Crítica não justifica linchamento público, diz sindicalista dos juízes

Manuela Paupério admite não se rever na argumentação adultério feminino usada por colega, mas diz que independência dos magistrados não pode ser posta em causa.

Foto
Enric Vives-Rubio

A Associação Sindical dos Juízes Portugueses vai "acompanhar de muito perto" o inquérito instaurado pelo Conselho Superior da Magistratura ao juiz relator Neto de Moura, do Tribunal da Relação do Porto, pelas considerações proferidas num acórdão sobre violência doméstica.

Em Braga, à margem de uma conferência na Universidade do Minho, a presidente da Associação Sindical dos Juízes Portugueses, Manuela Paupério, salientou que "tem que haver muita ponderação" na análise do caso em apreço sob pena de se “pôr em causa a independência dos juízes".

O Conselho Superior da Magistratura anunciou quarta-feira a instauração de um inquérito ao juiz que num acórdão sobre um caso de violência doméstica invoca a bíblia, o Código Penal de 1886 e até civilizações que punem o adultério com pena de morte para justificar as agressões cometidas contra uma mulher por parte do marido e também do amante, condenados a pena suspensa na primeira instância.

"O Conselho Superior da Magistratura já disse que ia abrir um inquérito disciplinar, é o órgão competente para aferir a existência de eventual responsabilidade disciplinar. A Associação Sindical dos Juízes Portugueses vai acompanhar de muito perto o desenrolar deste inquérito", declarou Manuel Paupério. A magistrada sublinhou que "tem de haver muita ponderação", porque "um órgão de natureza administrativa não pode colocar em causa decisões judiciais ou os seus fundamentos", sob pena de “estar a pôr-se em causa a independência dos juízes".

Segundo Manuela Paupério, "o que compete aferir é se o juiz, ao proferir aquela decisão, viola algum dos seus deveres estatutários".

"Vamos aguardar com serenidade os desenvolvimentos posteriores deste caso que está a tomar proporções inauditas, a justiça precisa de serenidade", apontou. Questionada sobre se como mulher concorda com o discurso usado no acórdão em causa, Manuel Paupério afirmou que não. "Como cidadã, não me revejo naquele tipo de argumentário. As considerações ficam com o senhor juiz", respondeu. No entanto, acrescentou, "a crítica a uma decisão, por mais justa que possa ser, não justifica o recurso ao insulto e ao linchamento público".

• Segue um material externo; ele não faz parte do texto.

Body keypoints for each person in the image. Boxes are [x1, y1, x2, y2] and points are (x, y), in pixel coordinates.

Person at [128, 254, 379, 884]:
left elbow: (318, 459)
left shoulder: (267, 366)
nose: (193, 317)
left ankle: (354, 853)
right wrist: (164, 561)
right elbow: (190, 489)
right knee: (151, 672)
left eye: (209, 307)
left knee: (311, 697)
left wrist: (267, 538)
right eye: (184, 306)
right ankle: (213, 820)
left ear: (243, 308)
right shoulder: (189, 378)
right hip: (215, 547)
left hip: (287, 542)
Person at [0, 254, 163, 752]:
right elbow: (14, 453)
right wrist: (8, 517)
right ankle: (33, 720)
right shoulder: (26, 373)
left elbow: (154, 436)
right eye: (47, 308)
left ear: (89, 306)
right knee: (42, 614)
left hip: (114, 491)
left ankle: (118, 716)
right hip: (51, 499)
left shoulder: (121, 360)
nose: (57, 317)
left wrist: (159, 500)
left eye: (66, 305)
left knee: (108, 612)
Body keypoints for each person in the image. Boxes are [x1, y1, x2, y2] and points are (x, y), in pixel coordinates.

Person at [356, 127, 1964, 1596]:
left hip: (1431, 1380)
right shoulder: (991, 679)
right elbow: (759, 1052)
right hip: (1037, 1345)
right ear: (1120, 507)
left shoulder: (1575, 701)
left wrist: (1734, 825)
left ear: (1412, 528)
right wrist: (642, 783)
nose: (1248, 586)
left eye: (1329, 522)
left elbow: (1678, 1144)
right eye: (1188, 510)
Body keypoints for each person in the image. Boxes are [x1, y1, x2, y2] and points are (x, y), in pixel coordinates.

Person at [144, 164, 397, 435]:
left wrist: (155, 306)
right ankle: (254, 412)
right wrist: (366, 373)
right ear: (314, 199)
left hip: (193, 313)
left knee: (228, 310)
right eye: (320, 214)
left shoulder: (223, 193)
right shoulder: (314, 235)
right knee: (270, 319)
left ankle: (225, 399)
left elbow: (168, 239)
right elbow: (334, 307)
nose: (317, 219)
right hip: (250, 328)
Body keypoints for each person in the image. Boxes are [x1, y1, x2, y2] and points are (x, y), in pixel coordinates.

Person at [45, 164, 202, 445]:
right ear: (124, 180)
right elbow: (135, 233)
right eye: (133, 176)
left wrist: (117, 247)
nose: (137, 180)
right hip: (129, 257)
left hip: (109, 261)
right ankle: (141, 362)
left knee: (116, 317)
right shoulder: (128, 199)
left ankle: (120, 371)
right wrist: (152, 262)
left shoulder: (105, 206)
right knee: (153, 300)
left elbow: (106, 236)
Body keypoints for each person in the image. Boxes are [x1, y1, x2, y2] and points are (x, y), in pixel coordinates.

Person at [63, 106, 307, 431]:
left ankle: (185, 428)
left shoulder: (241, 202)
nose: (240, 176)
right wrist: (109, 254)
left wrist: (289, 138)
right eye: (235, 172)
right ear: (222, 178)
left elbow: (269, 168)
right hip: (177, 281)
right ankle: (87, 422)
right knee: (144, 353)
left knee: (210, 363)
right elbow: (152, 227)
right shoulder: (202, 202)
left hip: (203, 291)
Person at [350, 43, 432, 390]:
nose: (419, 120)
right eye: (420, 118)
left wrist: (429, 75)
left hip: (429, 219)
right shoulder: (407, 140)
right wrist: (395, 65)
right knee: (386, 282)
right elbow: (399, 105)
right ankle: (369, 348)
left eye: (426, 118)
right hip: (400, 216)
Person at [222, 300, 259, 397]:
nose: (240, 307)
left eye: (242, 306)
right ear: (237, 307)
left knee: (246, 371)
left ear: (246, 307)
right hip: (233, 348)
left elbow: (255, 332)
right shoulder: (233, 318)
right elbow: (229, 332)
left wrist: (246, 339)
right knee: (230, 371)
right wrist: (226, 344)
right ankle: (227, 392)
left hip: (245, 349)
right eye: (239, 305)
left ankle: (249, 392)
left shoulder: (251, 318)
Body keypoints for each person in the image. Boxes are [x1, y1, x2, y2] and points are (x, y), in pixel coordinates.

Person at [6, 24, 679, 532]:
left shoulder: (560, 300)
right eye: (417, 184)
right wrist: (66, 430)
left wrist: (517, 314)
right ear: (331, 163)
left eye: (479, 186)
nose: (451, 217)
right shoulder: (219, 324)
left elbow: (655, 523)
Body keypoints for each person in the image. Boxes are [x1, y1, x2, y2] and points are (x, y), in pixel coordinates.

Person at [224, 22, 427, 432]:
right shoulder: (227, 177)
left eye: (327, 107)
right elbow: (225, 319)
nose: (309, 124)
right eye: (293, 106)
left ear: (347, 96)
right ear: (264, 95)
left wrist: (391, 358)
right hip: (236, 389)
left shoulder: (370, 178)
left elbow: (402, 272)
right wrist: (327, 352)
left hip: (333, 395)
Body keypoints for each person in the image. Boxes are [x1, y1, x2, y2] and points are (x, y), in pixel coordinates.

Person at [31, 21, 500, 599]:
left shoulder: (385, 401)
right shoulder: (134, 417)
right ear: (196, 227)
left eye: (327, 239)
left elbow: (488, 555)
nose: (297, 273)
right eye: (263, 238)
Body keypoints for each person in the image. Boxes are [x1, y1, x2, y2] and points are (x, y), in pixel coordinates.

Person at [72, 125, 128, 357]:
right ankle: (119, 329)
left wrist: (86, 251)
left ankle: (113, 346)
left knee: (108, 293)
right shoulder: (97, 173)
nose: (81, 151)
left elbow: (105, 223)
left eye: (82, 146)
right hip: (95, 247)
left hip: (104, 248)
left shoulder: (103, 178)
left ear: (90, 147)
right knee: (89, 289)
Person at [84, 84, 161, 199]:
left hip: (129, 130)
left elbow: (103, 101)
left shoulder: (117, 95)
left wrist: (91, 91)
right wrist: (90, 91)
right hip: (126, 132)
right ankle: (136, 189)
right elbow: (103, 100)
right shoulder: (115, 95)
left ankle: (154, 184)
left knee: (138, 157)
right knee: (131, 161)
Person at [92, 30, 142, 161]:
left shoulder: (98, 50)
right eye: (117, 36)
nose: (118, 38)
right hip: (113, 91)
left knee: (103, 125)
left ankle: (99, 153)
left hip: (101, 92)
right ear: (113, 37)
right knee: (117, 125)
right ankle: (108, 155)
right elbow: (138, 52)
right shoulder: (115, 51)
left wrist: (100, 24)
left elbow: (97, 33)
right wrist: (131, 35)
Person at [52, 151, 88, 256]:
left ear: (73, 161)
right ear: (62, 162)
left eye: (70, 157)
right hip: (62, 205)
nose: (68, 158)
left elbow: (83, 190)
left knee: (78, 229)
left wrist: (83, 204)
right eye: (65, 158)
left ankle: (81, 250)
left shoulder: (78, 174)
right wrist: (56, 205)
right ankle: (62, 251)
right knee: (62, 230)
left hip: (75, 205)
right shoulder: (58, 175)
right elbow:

"O adultério da mulher é uma conduta que a sociedade sempre condenou e condena fortemente (e são as mulheres honestas as primeiras a estigmatizar as adúlteras) e por isso vê com alguma compreensão a violência exercida pelo homem traído, vexado e humilhado pela mulher", lê-se na decisão daquele tribunal superior, também assinada pela desembargadora Maria Luísa Abrantes.